10. Sıradan İnsanlar

Sıradan İnsanlar - En İyi Film

Hollywood efsanesi Robert Redford, yönetmenliğe En İyi Film Oscar’ını kazanan aile draması "Sıradan İnsanlar" ile adım attı. Bir oğullarını kazada kaybeden, diğerinin ise intihar girişiminde bulunduğu varlıklı bir ailenin krizini anlatan film etkileyiciydi; ancak kazandığı Oscar, aynı yıl yarıştığı filmlerin kalitesi düşünüldüğünde zamanla değerini yitirdi.
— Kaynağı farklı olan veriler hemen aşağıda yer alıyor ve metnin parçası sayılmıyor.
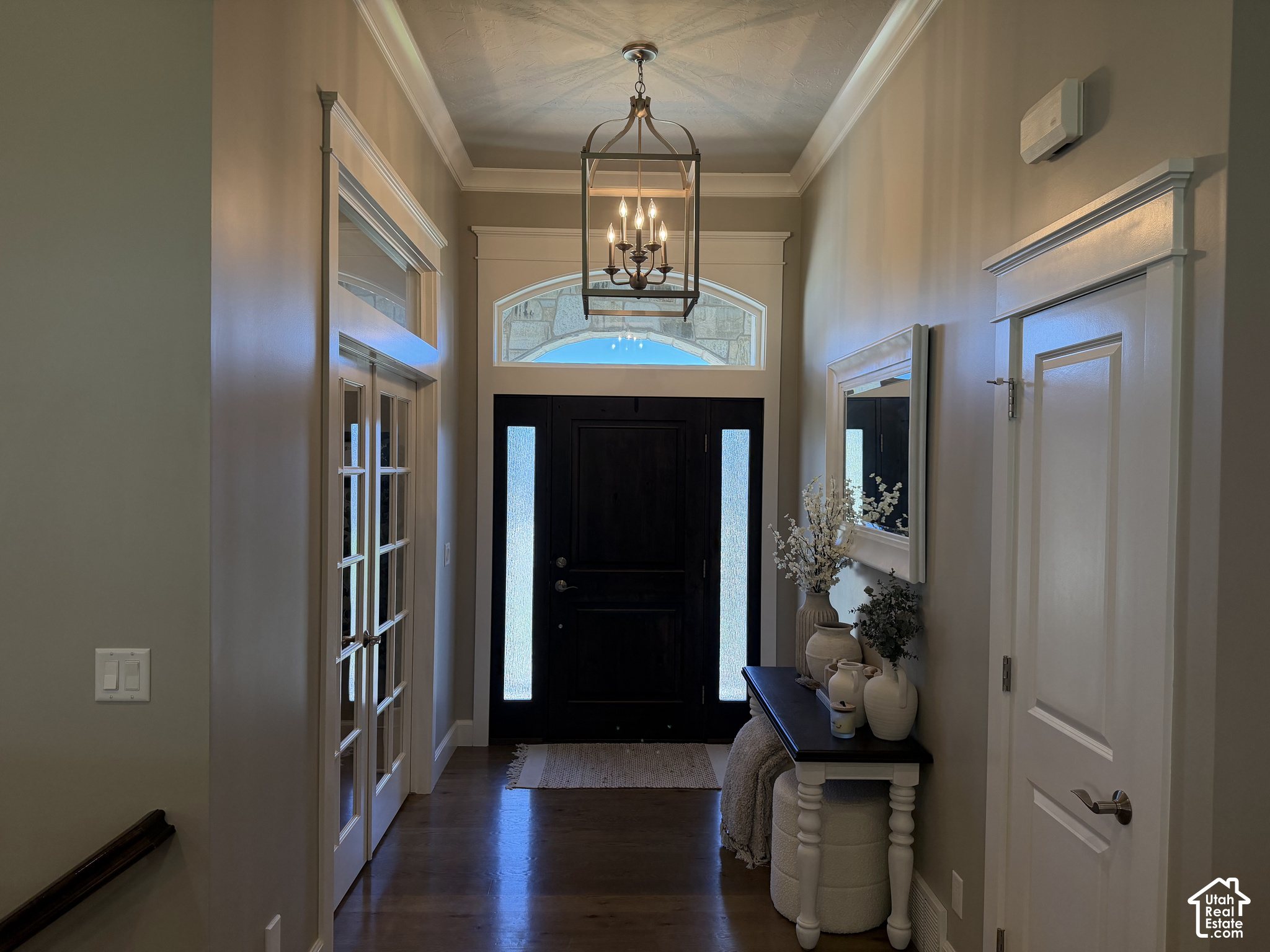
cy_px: 476
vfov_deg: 56.8
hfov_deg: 71.6
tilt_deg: -1.0
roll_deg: +0.0
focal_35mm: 24
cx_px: 635
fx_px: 881
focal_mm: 6.76
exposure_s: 1/224
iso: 160
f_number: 1.78
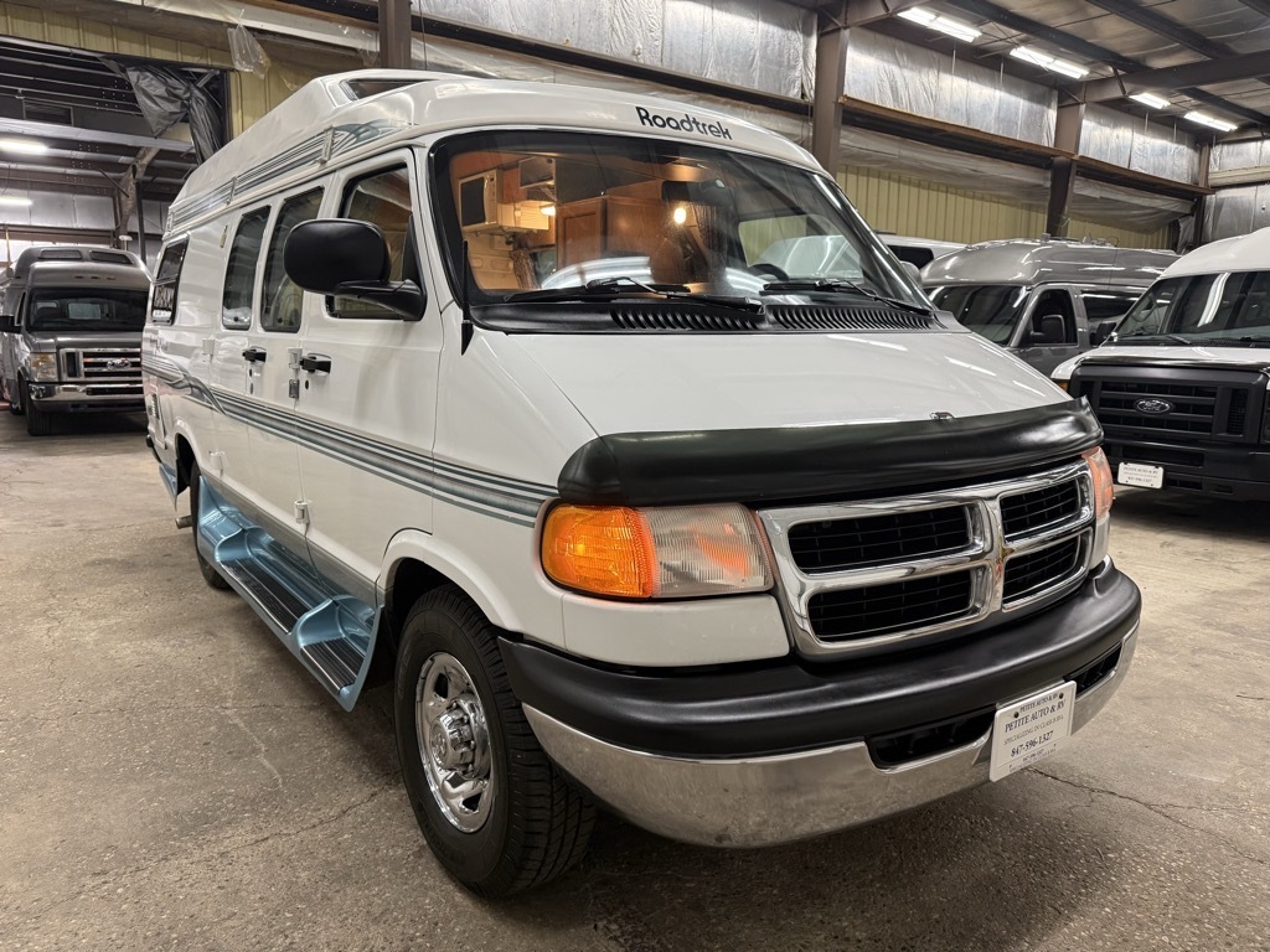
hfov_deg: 71.6
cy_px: 476
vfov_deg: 56.8
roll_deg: -0.7
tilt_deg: -9.6
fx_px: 881
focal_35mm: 24
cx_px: 635
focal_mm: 6.76
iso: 250
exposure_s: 1/60
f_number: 1.78
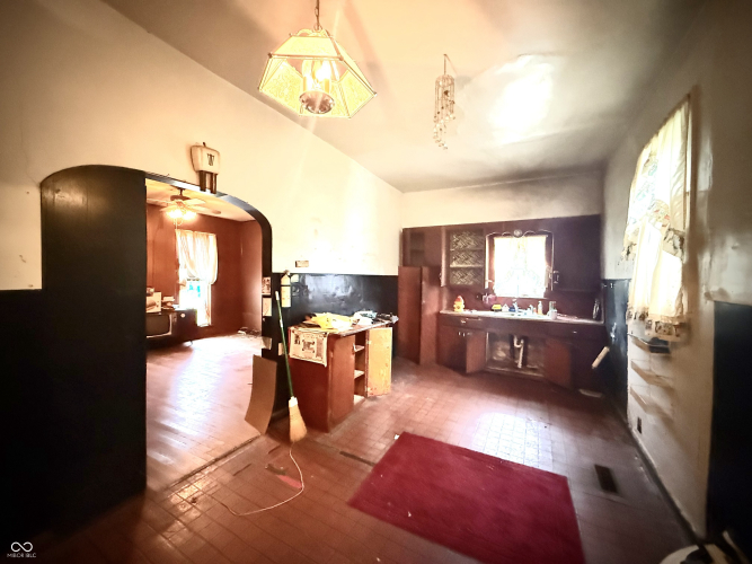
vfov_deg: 85.7
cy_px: 282
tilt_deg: -0.7
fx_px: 304
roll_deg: -1.3
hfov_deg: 102.1
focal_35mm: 14
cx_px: 376
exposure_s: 1/40
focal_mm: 2.22
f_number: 2.2
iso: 1600
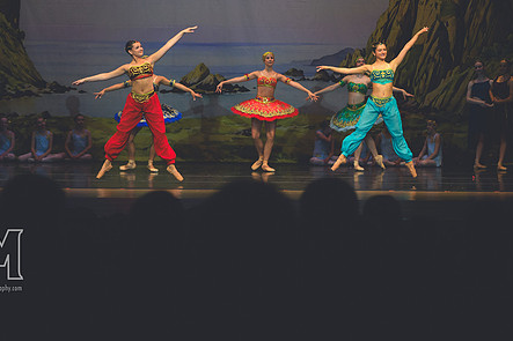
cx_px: 234
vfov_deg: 8.7
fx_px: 2236
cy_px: 121
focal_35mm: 157
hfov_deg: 13.1
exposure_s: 1/500
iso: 800
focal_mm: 80
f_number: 2.8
1980 sinema açısından olağanüstü bir yıldı ve geriye dönüp bakıldığında David Lynch’in "Fil Adam"i ile Martin Scorsese’nin "Kızgın Boğa"u ödülü çok daha fazla hak ediyordu. Redford, "Sıradan İnsanlar" ile yetenekli bir yönetmen olduğunu kanıtladı, ancak bu film o başyapıtların mirasına erişemedi.

Sıradan İnsanlar Konusu

Beth ve Calvin oğulları Conrad ile yaşayan bir ailedirler. Büyük oğullarını bir tekne kazasında kaybetmişlerdir ve zor günler yaşamaktadırlar. Conrad bu ölümden kendisini sorumlu tutmaktadır. Bu zor günlerde onu ayakta tutan tek şey ise psikiyatristidir.